DNA restriction fragment length polymorphisms (RFLP) are extremely valuable tools for laboratory-based evaluation of hypotheses generated by epidemiologic investigations of infectious disease outbreaks. Recently, polymerase chain reaction (PCR)-based DNA amplification methods have been used to index differences between suspected etiologic agents isolated from cases and suspected source. These methods are attractive because they require minute amounts of target DNA, and can be completed in a very short time. Two types of PCR-based subtyping methods are available. The PCR-RFLP method involves the amplification of previously characterized or phylogenetically conserved targets followed by restriction endonuclease analysis to evaluate polymorphisms within the amplified sequences.
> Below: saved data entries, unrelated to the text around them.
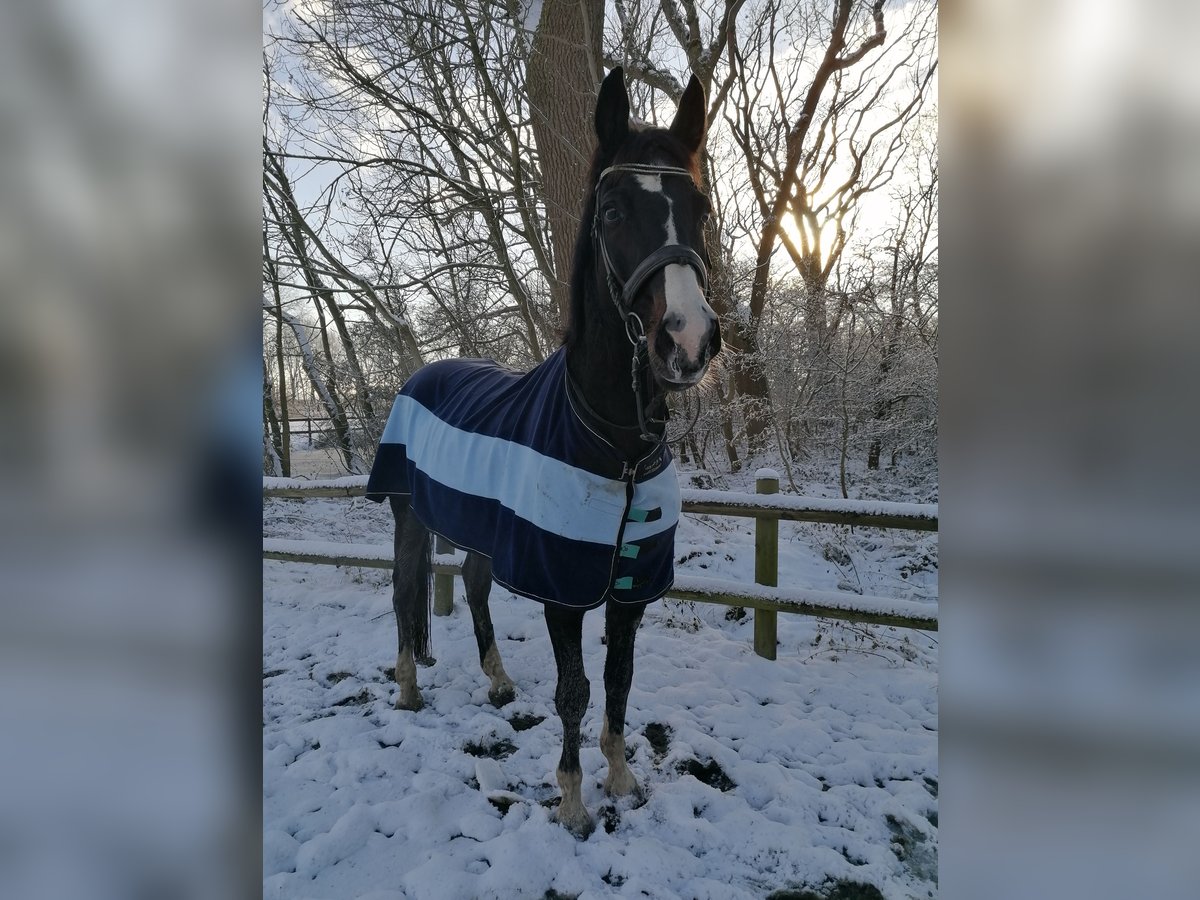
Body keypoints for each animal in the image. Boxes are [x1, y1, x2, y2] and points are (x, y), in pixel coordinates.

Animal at [362, 66, 720, 835]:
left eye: (699, 208)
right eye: (612, 210)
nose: (687, 340)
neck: (614, 442)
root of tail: (422, 373)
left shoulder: (629, 586)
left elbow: (619, 679)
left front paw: (620, 778)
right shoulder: (563, 584)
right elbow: (576, 690)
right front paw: (574, 801)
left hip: (481, 527)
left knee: (472, 584)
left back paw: (498, 682)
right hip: (408, 515)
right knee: (405, 590)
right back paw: (406, 689)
The Random Amplified Polymorphic DNA (RAPD) and Arbitrarily Primed PCR (AP-PCR) methods require no prior knowledge of DNA sequences of test organisms because they rely on random amplification of target DNA by arbitrarily chosen primers. RAPD and AP-PCR do not require any restriction analysis of amplified DNA. The PCR-RFLP methods are organism-dependent and do not always provide adequate discrimination between unrelated isolates. RAPD methods often suffer from poor reproducibility because the amplification is performed by using crude target DNA under nonstringent conditions.